The AI cheerleaders seem to be forgetting that when a technology is truly useful, valuable, and enjoyable, people will adopt it of their own free will. No one had to force anyone to buy an iPhone or to install GPS in their cars.
Mari contrasts the organic mass adoption of GPS and iPhones with the failure of AR devices, from Google Glass to Vision Pro.
Mari’s comment feels right, but one should be skeptical of feelings when forming an opinion. Is it actually true that if a technology is truly useful, people will naturally adopt it?
A few counter examples. Nuclear power is the best energy source we’ve implemented so far, yet it’s actively banned in many countries. Vaccines are among the greatest health innovations of the 20th century, yet there are vocal groups of people that reject them. Genetically modified crops produce more food with less land, yet the European Union has various regulations curtailing them.
What nuclear, vaccines, and GMOs have in common is that their opposition is in large part ideological. Clearly, doing more for less is not enough; a new technology also needs to fit into the user’s value system.
Advocates promote adoption by explaining how a new tech aligns with people’s values. At times, the advocate’s work is less about promoting the tech itself and more about changing people’s worldview.
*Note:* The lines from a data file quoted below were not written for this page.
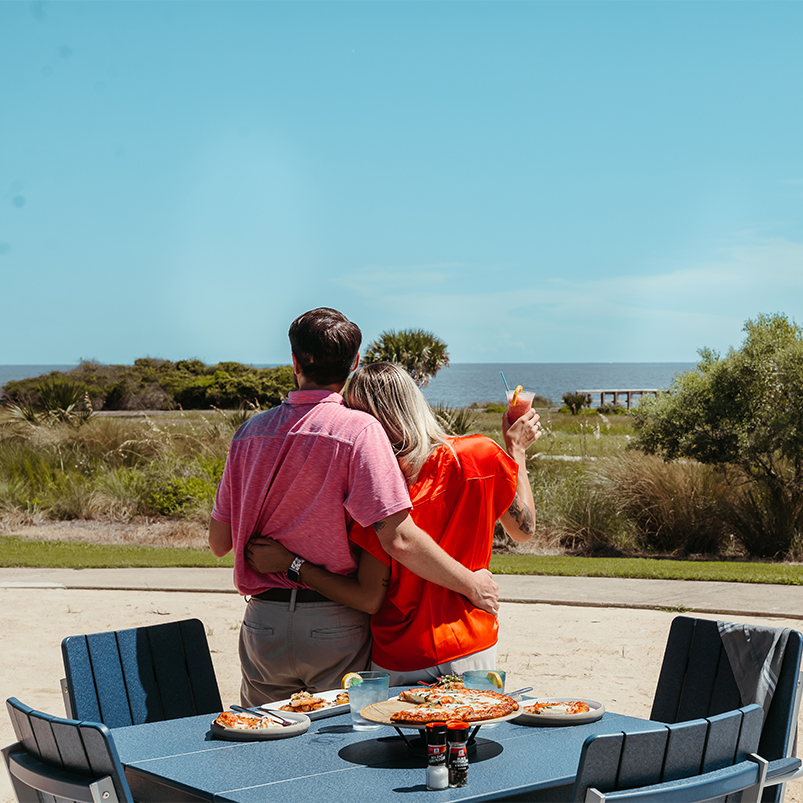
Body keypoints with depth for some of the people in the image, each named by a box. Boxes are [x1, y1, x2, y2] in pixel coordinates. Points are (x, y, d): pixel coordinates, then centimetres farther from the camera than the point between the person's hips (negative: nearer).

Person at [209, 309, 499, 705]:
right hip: (334, 626, -4)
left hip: (263, 625, 4)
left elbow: (218, 542, 9)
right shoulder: (358, 430, -11)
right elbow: (398, 539, -18)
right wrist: (472, 584, -8)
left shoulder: (250, 432, 3)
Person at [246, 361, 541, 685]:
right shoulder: (480, 455, -7)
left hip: (400, 663, -5)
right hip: (474, 650, 5)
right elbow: (524, 529, 10)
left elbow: (369, 599, -17)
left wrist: (291, 563, -13)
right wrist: (517, 448, 18)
See, for example,
’s The Ecomodernist.So, yes, technology needs advocates, especially when a new technology requires a paradigm shift. A good advocate helps bridging the gap between the status quo and the future that new technology enables.
Looking back at Mari’s observation, I guess what resonated was not the implicit critique of cheerleaders the but the proviso “of their own free will.”
Convincing is always better than coercing.
There is a huge difference between advocating from the bottom and mandating from the top.
If a technology is useful, a good advocate will be able to showcase its benefits and plant the seed for people to change their mind about rejecting it. A top-down mandate, no matter how well intentioned, does not explain why the new technology should be used.
Sometimes, we need to be shown how something is better to understand why we should use it.
The problem is not with cheerleaders, but with mandates, bureaucracy, and regulations. Technology needs advocates, not enforcers.